Marika Puicher is a freelance photographer specializing in social reportages. In 2009 she travels to Turkey where she tells the everyday life for Kurds in Istanbul. In summer 2010, she documents the search of the civilians killed in Bosnia during the war. Right after she gets involved in documenting the Italian economic crisis, the drama of the Italian families who fight for their houses, and the Ilva chemical disaster in the area of Taranto. In 2012 she wins the Portfolio Citerna Award with the project “For the children’s sake”, on the terrorist attacks in Italy. Afterward, she produced a series of works on the theme of the LGBT people’s right in Italy, Spain and Morocco. She wins the Pride Photo Award 2015 with the project “Ella”; and the second price with the series “Solo”. Her project “Ella” has been awarded also an honorable mention in the MIFA 2015.

Slavina

Slavina is a multimedia artist: she defines her research and creative field as porn activism. She became a video maker at the DIY school of media activism with Candida TV; in the late ‘90s she was involved as photographer and performer in PhagOff, the first queer party in Rome. In 2005 she moved in Spain where she discovered the post-pornography scenery. Since then, her production has grown focusing on body politics and the representation of sexuality. Chasing an impossible balance between art and activism, in her projects (video, theatre, cabaret and workshops) she wants to enhance the political transformation potential of intimacy sharing. Thanks to her effort in networking and translations, she eased the diffusion in Italy of the most interesting works and artists of the Spanish contemporary feminism. She belongs to the collective of directors “Le ragazze del porno” and to the academic research and performative transnational project of Zarra Bonheur.

Lilly Lablonde

I am a perfomer, writer and director for theatre and cinema. My artistic interest focuses on the desire to represent stories that hardly find their own space in the art world. I have always been very passionate about the topic of gender identity and sexuality.

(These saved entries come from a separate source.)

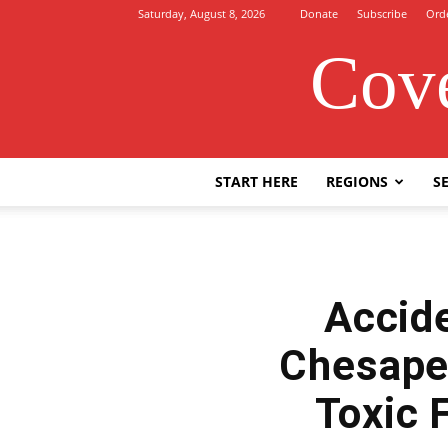
Saturday, August 8, 2026
Donate
Subscribe
Ord
Cove
START HERE
REGIONS
SE
Accide
Chesape
Toxic 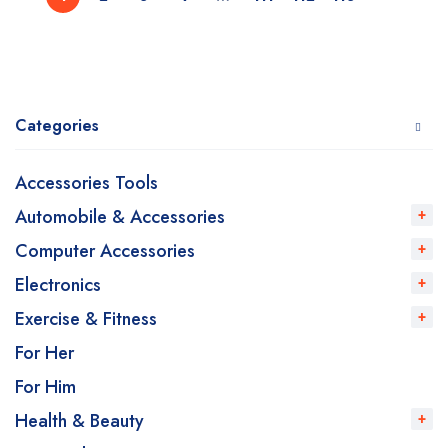
Categories
Accessories Tools
Automobile & Accessories
Computer Accessories
Electronics
Exercise & Fitness
For Her
For Him
Health & Beauty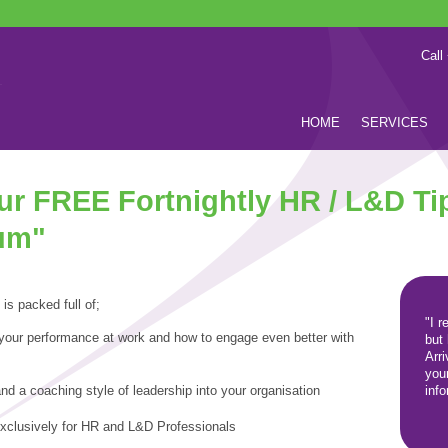
Call
HOME
SERVICES
our FREE Fortnightly HR / L&D Ti
um"
 is packed full of;
"I r
 your performance at work and
how to engage even better with
but
Arr
you
nd a coaching style of leadership into your organisation
inf
exclusively for HR and L&D Professionals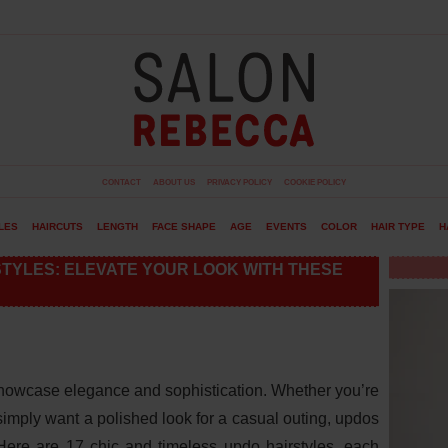
CONTACT
ABOUT US
PRIVACY POLICY
COOKIE POLICY
LES
HAIRCUTS
LENGTH
FACE SHAPE
AGE
EVENTS
COLOR
HAIR TYPE
H
STYLES: ELEVATE YOUR LOOK WITH THESE
showcase elegance and sophistication. Whether you’re
simply want a polished look for a casual outing, updos
. Here are 17 chic and timeless updo hairstyles, each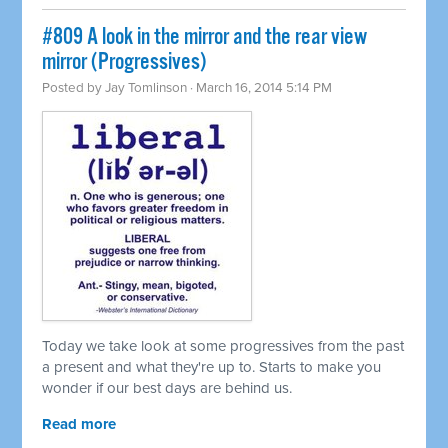
#809 A look in the mirror and the rear view
mirror (Progressives)
Posted by
Jay Tomlinson
· March 16, 2014 5:14 PM
Today we take look at some progressives from the past
a present and what they're up to. Starts to make you
wonder if our best days are behind us.
Read more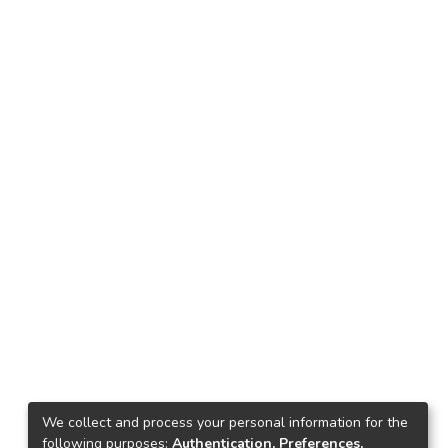
We collect and process your personal information for the
following purposes:
Authentication, Preferences,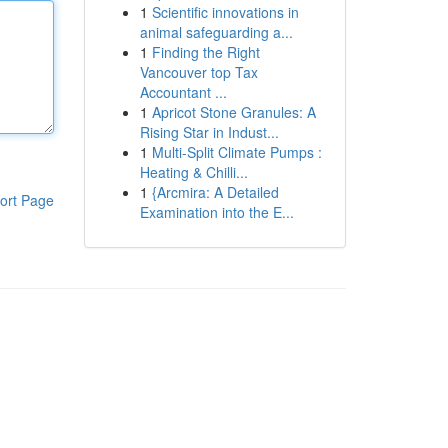
1
Scientific innovations in
animal safeguarding a...
1
Finding the Right
Vancouver top Tax
Accountant ...
1
Apricot Stone Granules: A
Rising Star in Indust...
1
Multi-Split Climate Pumps :
Heating & Chilli...
1
{Arcmira: A Detailed
ort Page
Examination into the E...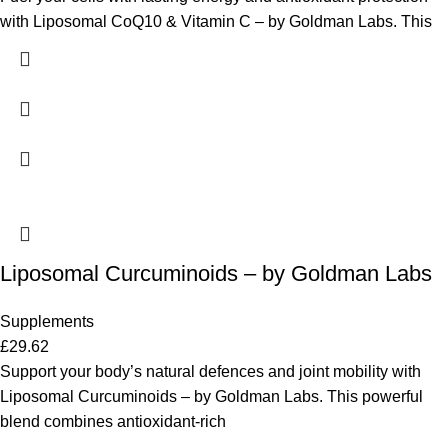
with Liposomal CoQ10 & Vitamin C – by Goldman Labs. This
Liposomal Curcuminoids – by Goldman Labs
Supplements
£
29.62
Support your body’s natural defences and joint mobility with
Liposomal Curcuminoids – by Goldman Labs. This powerful
blend combines antioxidant-rich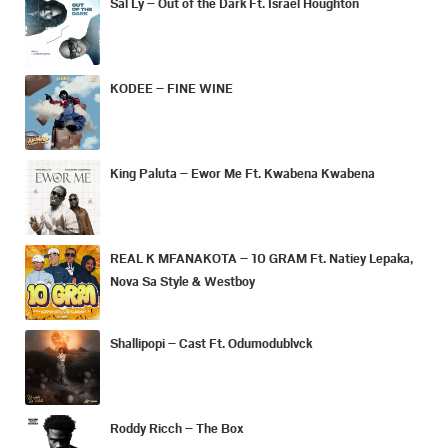
Sal Ly – Out of the Dark Ft. Israel Houghton
KODEE – FINE WINE
King Paluta – Ewor Me Ft. Kwabena Kwabena
REAL K MFANAKOTA – 10 GRAM Ft. Natiey Lepaka,
Nova Sa Style & Westboy
Shallipopi – Cast Ft. Odumodublvck
Roddy Ricch – The Box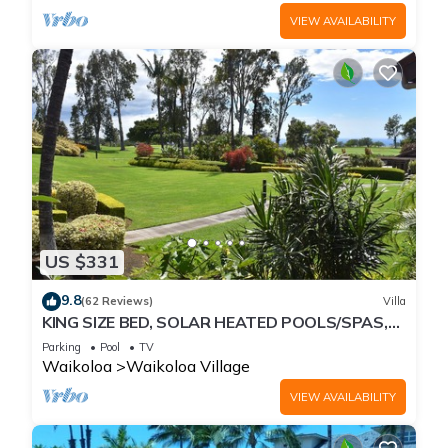
VIEW AVAILABILITY
US $331
9.8
(62 Reviews)
Villa
KING SIZE BED, SOLAR HEATED POOLS/SPAS,
OCEAN VIEWS
Parking
Pool
TV
Waikoloa
Waikoloa Village
VIEW AVAILABILITY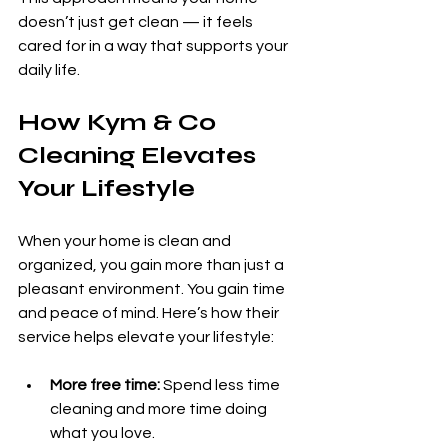
doesn’t just get clean — it feels 
cared for in a way that supports your 
daily life.
How Kym & Co 
Cleaning Elevates 
Your Lifestyle
When your home is clean and 
organized, you gain more than just a 
pleasant environment. You gain time 
and peace of mind. Here’s how their 
service helps elevate your lifestyle:
More free time:
 Spend less time 
cleaning and more time doing 
what you love.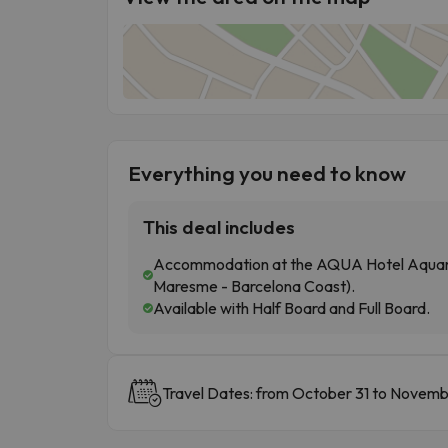
Everything you need to know
This deal includes
Accommodation at the AQUA Hotel Aquamar
Maresme - Barcelona Coast).
Available with Half Board and Full Board.
Travel Dates: from October 31 to Novemb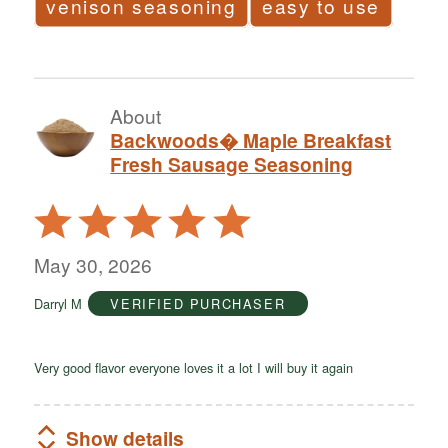
venison seasoning
easy to use
About
Backwoods� Maple Breakfast
Fresh Sausage Seasoning
Rated
5
out
May 30, 2026
of
Darryl M
VERIFIED PURCHASER
5
Very good flavor everyone loves it a lot I will buy it again
Show details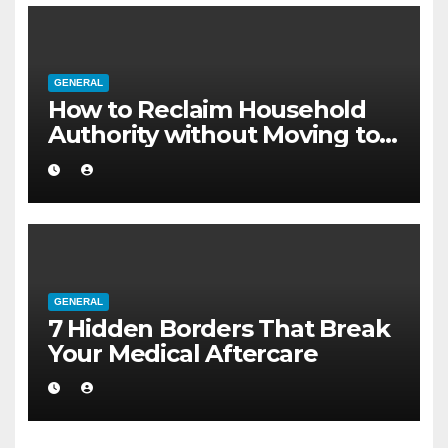
GENERAL
How to Reclaim Household
Authority without Moving to a
Larger Flat
GENERAL
7 Hidden Borders That Break
Your Medical Aftercare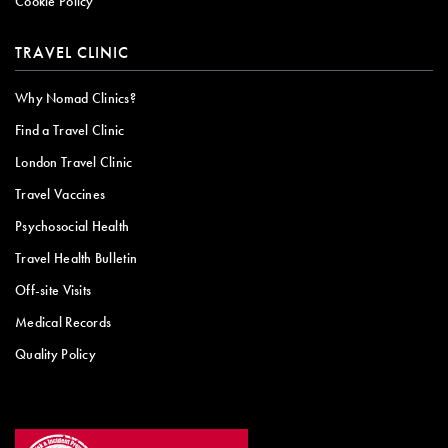
Cookie Policy
TRAVEL CLINIC
Why Nomad Clinics?
Find a Travel Clinic
London Travel Clinic
Travel Vaccines
Psychosocial Health
Travel Health Bulletin
Off-site Visits
Medical Records
Quality Policy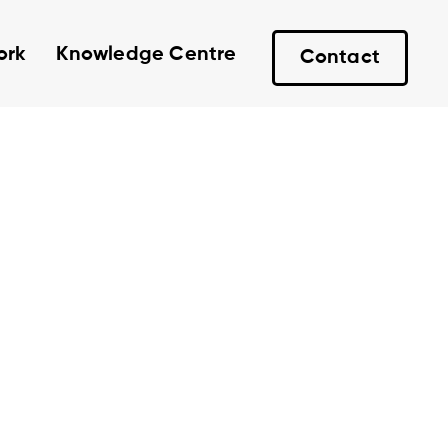
ork
Knowledge Centre
Contact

In my performative works I experiment with different languages of art communication (video, literature, sound and poetry). In the last two years I have been mainly focused in the realization of short films: Immaginare T (2014) and The Second Closet (2015).

Under the artistic name Lilly Lablonde I created the international art project Bibliothèque Érotique that has the goal to work on the topic of erotism and sexuality through literature and the live performance.

Silvia Giambrone

Mainly I use conceptual art to illustrate my own social commentary with a focus on the relation between subject and power. Through several media including performance, installation, sculpture and sound, I explore body practices and contemporary gender politics making viewers aware of the silent and hidden ways power enters everyday life and affects relationships. I am interested in material culture and image culture and I dig into everyday life and practices to reveal, as it was almost an archaeological operation, the signs of both the physical and invisible evidences of the ‘subjectification’ process.